From the listing below, how many lines hold the word "logic"? Write only the number.

_THE RECORDS:_
=== Begin Enclosure ===

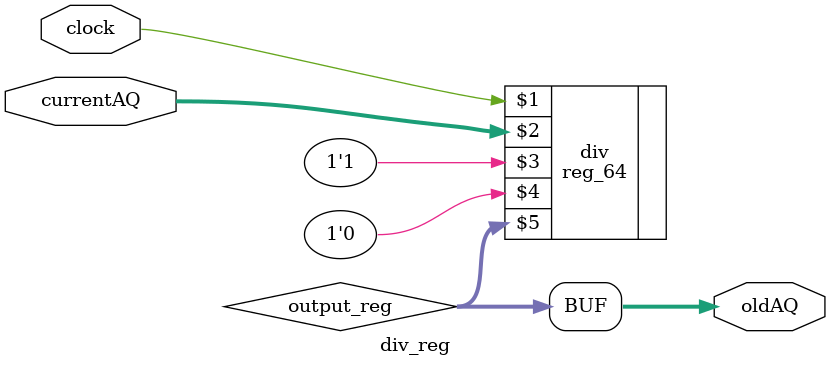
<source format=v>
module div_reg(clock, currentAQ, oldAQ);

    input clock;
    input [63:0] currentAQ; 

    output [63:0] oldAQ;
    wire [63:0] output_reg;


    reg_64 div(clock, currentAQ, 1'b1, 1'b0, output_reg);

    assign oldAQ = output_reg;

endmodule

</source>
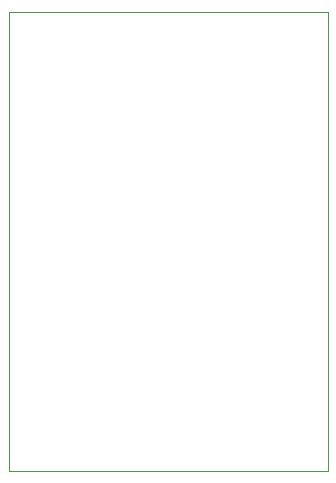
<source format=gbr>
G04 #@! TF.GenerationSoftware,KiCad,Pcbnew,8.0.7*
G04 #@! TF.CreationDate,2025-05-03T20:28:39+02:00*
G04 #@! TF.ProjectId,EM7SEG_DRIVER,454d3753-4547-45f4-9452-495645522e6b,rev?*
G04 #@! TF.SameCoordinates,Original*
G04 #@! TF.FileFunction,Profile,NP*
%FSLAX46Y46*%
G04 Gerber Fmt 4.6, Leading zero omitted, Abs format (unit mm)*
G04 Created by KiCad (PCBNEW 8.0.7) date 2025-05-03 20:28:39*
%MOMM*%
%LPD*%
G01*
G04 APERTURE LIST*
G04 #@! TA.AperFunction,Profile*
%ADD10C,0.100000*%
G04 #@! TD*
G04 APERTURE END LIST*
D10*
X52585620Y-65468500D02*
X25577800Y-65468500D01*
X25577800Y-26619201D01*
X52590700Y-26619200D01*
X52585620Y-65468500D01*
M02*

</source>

=== End Enclosure ===
=== Begin Enclosure ===

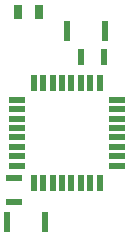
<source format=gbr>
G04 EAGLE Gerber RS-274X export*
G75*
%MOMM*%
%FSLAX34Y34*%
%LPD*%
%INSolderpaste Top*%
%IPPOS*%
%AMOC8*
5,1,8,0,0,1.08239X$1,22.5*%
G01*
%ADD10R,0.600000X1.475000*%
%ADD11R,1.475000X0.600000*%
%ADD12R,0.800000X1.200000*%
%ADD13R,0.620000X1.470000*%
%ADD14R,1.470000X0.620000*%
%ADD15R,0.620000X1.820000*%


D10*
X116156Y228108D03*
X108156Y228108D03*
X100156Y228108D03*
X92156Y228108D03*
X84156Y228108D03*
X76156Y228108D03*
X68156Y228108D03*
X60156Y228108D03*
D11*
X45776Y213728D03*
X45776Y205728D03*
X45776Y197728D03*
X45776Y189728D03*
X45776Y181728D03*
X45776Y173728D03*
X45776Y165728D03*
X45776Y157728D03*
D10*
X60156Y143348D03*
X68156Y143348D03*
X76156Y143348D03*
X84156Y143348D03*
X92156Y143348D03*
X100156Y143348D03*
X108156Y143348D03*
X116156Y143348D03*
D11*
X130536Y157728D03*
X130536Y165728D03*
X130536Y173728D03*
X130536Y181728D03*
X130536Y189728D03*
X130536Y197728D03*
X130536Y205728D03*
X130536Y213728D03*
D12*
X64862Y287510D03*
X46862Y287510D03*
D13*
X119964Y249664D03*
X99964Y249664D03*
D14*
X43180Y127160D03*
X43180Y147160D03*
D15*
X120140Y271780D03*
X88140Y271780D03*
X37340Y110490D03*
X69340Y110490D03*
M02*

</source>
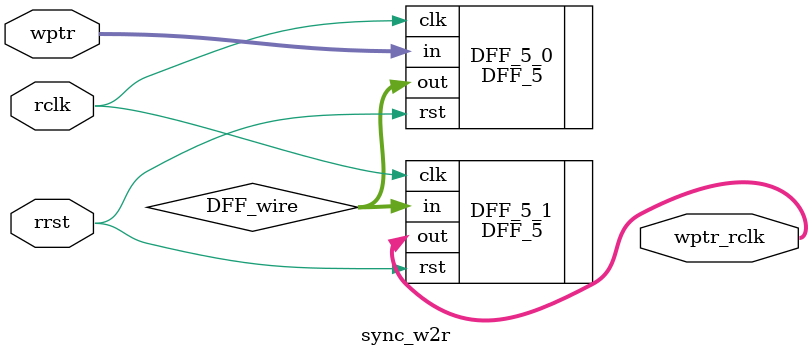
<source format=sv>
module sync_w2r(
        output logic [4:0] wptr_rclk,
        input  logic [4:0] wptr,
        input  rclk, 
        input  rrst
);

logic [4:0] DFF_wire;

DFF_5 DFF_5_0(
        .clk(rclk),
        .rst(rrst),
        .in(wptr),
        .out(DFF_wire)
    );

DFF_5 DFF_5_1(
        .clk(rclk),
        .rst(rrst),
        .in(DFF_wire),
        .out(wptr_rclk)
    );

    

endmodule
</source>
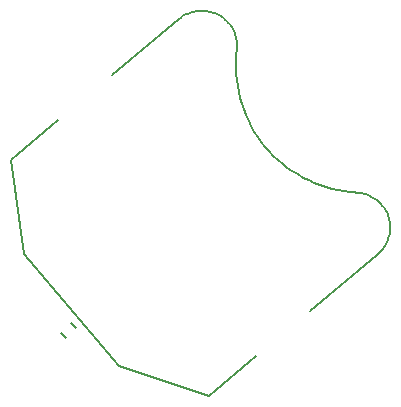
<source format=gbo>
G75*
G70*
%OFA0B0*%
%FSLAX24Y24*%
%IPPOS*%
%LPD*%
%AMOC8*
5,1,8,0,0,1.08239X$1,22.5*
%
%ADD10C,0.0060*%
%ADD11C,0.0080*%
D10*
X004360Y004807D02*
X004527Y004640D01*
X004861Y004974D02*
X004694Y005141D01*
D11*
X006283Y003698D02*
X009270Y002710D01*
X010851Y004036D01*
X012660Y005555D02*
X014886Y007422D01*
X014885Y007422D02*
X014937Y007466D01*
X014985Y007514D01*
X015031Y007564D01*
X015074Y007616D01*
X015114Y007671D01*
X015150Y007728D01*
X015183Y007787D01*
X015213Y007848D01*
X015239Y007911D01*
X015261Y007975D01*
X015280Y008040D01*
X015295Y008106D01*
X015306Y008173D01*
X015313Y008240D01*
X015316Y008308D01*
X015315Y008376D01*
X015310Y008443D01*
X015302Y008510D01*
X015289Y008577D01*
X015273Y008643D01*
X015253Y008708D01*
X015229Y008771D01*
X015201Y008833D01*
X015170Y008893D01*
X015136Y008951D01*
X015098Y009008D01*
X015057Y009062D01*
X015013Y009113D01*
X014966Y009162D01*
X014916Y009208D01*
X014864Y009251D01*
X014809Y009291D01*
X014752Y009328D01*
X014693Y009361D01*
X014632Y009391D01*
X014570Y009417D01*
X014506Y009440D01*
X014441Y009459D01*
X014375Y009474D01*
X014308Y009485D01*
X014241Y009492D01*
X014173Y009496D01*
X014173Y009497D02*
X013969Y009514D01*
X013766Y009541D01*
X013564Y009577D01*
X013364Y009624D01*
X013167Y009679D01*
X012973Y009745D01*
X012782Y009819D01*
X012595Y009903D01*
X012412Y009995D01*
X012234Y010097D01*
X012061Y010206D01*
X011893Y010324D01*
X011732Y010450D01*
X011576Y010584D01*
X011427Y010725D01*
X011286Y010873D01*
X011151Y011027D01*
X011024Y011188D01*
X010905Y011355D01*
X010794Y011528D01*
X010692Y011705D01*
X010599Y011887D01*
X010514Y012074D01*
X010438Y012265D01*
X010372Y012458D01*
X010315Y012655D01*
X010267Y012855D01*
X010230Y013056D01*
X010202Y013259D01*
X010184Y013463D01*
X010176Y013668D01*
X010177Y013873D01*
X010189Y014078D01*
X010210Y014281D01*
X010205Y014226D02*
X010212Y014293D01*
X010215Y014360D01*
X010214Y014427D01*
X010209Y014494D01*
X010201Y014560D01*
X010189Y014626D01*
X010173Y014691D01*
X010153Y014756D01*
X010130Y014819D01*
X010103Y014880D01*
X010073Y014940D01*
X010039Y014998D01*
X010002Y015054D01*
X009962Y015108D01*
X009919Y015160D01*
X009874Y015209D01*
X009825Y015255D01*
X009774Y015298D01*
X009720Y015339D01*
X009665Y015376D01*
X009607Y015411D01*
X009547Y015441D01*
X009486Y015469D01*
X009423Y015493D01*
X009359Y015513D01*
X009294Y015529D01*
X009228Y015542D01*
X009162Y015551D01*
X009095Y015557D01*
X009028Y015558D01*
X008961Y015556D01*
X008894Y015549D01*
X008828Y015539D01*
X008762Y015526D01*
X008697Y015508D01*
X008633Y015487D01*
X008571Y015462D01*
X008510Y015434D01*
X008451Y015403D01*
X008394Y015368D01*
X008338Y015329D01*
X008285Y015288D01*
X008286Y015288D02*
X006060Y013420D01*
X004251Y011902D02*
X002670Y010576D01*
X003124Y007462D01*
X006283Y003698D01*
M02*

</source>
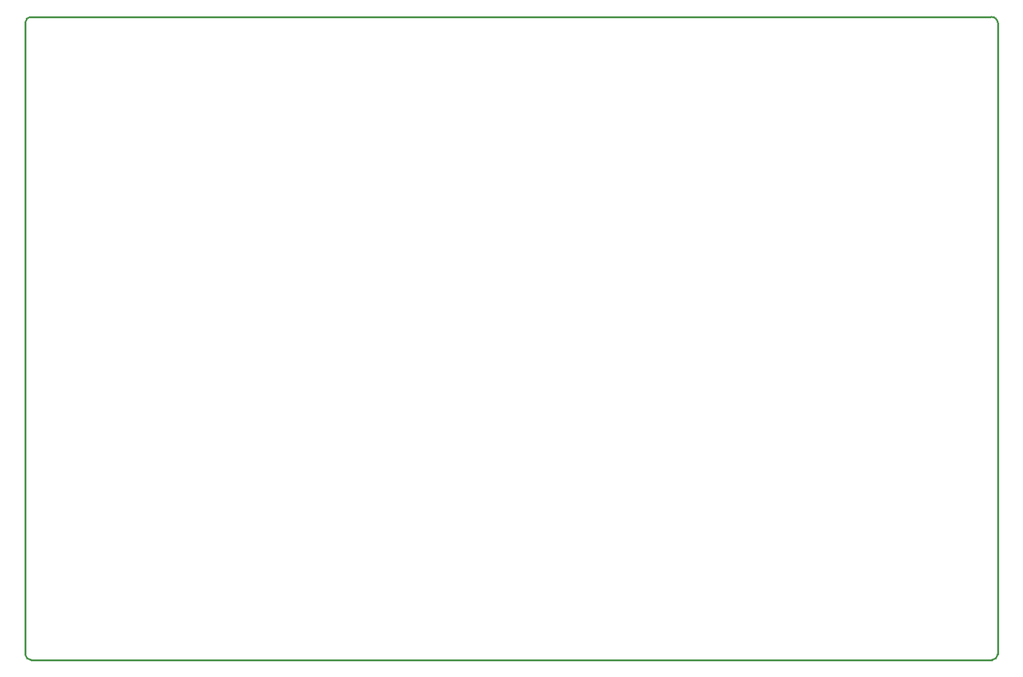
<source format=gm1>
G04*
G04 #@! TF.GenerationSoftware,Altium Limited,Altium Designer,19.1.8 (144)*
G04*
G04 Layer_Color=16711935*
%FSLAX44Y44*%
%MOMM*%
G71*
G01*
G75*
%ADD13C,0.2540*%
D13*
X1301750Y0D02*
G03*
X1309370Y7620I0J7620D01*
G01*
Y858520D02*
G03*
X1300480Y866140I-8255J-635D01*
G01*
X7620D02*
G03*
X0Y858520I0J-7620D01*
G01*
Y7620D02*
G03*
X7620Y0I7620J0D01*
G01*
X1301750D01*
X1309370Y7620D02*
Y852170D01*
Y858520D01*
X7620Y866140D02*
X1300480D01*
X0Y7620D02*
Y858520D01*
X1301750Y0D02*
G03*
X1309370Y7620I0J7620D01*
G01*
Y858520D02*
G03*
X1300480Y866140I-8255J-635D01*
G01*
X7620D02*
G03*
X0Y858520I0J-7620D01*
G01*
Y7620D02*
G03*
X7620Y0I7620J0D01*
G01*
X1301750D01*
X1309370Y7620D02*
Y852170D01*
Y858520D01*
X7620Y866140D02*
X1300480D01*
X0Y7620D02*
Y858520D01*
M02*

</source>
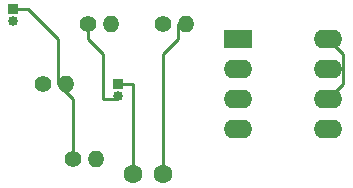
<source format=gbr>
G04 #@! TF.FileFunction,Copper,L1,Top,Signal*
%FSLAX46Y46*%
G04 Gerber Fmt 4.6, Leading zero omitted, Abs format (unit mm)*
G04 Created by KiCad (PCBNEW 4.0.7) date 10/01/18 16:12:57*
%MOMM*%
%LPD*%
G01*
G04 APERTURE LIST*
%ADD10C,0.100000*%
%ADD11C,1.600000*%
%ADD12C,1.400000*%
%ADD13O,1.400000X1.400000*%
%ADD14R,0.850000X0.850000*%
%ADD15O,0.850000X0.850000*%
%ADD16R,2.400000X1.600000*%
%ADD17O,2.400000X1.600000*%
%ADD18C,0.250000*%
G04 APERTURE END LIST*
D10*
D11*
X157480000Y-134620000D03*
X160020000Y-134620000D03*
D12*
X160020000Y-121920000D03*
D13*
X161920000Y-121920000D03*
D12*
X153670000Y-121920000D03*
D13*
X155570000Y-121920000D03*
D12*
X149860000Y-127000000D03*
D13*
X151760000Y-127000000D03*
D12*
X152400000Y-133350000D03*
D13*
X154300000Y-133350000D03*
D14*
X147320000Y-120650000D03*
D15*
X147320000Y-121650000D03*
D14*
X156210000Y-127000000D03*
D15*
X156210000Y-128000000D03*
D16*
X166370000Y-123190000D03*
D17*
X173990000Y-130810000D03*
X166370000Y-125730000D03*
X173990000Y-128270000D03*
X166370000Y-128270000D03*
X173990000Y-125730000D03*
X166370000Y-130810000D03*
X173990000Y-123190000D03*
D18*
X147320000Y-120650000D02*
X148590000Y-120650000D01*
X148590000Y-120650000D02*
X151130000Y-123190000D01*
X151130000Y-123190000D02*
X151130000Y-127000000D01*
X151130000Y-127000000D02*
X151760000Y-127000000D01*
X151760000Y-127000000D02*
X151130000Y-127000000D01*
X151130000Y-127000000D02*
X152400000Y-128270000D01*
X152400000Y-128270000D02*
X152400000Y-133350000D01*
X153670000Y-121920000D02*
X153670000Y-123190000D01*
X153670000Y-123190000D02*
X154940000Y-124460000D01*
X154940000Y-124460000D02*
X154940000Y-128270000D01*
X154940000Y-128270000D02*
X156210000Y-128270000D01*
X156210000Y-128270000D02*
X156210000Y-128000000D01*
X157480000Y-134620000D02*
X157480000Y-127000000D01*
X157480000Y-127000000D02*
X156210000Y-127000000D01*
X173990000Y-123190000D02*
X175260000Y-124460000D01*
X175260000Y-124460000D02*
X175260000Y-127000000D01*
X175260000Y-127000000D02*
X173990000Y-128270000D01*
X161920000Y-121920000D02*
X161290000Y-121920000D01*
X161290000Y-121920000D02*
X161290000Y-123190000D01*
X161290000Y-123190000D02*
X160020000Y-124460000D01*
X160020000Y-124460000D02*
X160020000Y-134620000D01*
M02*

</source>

=== End Enclosure ===
=== Begin Enclosure ===

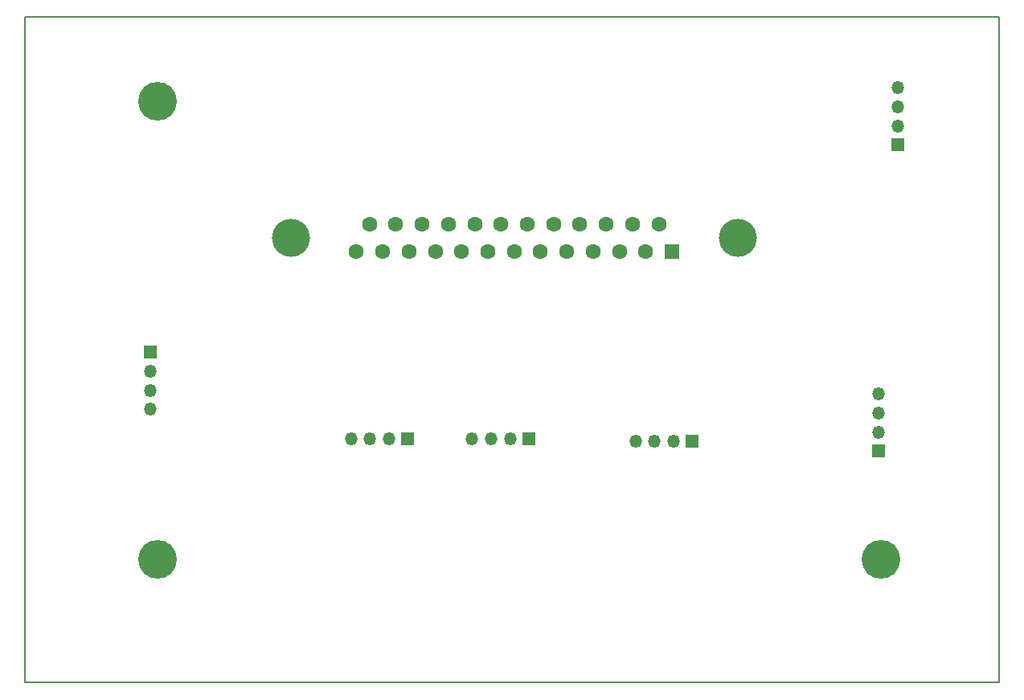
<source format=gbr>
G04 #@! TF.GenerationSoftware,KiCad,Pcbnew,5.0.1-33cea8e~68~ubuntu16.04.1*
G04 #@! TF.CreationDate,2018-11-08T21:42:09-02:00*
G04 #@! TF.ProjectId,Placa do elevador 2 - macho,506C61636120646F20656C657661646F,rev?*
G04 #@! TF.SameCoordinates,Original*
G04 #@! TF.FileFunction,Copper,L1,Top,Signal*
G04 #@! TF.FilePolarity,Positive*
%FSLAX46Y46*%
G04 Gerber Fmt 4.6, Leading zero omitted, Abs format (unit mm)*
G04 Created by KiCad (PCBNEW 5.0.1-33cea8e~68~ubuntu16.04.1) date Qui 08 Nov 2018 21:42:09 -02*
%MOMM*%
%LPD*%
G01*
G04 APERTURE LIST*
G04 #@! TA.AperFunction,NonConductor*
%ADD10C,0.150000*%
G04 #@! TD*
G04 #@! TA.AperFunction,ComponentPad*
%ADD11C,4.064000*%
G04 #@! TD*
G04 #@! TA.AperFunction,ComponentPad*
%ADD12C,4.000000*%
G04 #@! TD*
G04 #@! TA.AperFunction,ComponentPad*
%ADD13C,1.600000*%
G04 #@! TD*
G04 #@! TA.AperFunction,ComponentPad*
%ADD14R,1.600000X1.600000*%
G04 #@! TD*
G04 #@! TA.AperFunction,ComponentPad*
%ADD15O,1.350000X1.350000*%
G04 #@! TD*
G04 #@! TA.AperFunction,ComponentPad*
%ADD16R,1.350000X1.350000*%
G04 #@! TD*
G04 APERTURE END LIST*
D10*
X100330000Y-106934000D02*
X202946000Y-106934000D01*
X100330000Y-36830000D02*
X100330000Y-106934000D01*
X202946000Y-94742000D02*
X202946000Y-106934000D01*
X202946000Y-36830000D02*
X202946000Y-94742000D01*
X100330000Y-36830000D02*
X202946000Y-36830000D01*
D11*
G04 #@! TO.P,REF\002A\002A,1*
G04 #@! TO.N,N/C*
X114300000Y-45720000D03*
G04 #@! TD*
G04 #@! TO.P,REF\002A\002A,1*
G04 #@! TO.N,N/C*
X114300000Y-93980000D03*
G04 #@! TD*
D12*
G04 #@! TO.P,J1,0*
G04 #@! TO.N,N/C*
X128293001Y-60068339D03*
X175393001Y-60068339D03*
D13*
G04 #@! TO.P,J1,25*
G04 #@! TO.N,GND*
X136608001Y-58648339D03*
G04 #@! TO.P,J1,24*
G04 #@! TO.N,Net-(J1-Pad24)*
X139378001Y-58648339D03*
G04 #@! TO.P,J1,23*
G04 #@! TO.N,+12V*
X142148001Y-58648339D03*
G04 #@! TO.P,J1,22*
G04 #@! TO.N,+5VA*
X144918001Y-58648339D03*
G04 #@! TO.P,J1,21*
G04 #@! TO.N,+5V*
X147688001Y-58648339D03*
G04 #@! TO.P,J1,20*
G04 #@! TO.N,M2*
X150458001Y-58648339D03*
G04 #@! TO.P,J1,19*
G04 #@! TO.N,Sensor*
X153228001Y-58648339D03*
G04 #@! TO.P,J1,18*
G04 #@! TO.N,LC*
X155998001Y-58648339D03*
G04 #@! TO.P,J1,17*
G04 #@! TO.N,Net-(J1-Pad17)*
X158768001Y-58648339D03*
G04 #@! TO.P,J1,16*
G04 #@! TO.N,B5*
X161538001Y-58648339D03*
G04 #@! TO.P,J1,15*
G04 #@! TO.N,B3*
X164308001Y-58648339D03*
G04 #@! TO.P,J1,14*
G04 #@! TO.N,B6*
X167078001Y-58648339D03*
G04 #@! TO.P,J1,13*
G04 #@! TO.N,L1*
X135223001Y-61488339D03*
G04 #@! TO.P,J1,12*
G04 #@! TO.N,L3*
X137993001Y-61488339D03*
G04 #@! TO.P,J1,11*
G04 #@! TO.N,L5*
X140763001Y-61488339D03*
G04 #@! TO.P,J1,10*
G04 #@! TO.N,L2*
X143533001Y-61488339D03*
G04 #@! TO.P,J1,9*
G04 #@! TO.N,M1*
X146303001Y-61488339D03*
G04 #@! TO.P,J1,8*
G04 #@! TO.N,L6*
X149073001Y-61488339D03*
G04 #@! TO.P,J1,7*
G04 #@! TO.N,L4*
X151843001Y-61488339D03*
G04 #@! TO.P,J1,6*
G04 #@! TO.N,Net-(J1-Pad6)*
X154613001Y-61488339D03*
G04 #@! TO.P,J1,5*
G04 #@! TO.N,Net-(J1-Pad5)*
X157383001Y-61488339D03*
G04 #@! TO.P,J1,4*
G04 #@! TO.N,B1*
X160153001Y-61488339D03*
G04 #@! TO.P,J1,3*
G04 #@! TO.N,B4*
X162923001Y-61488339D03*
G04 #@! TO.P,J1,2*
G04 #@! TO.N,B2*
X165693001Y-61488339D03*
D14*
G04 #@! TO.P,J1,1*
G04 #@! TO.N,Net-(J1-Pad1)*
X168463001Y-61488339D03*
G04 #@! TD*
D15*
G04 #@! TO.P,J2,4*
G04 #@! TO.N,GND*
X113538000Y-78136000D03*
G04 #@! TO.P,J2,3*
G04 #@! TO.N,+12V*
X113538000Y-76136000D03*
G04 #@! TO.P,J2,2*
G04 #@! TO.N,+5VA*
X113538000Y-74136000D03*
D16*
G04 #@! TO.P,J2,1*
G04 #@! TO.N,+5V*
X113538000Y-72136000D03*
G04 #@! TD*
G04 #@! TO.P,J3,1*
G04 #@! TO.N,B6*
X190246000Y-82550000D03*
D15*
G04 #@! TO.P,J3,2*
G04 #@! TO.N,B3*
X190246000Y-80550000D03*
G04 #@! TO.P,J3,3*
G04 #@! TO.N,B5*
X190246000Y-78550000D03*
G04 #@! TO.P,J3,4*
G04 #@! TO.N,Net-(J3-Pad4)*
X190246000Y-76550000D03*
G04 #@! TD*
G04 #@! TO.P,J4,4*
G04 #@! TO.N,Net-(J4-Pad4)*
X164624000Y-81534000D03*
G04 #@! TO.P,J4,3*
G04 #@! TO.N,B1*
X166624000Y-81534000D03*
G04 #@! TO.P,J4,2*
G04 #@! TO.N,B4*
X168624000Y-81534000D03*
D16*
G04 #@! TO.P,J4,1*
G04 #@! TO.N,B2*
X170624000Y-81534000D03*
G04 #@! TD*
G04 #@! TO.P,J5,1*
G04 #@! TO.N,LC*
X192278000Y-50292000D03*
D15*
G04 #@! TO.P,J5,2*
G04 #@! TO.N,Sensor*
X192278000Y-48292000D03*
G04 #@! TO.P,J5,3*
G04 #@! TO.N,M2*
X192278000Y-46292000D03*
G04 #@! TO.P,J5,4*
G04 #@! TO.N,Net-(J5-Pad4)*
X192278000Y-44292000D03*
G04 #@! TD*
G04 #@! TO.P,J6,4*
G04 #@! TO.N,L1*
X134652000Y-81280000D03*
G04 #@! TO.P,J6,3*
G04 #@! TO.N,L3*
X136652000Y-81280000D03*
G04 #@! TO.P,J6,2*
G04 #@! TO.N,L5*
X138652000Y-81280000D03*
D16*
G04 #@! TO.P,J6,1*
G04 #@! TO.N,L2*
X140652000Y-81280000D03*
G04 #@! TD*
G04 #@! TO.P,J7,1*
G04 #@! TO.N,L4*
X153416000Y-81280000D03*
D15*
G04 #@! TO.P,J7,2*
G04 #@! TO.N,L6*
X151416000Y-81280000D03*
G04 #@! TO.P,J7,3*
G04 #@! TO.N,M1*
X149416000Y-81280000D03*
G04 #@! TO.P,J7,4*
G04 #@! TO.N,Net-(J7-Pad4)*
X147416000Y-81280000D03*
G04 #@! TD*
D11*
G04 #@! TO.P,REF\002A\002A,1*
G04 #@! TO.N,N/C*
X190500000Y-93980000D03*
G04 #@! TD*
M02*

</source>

=== End Enclosure ===

_ANSWER TO THE PROBLEM:_ 3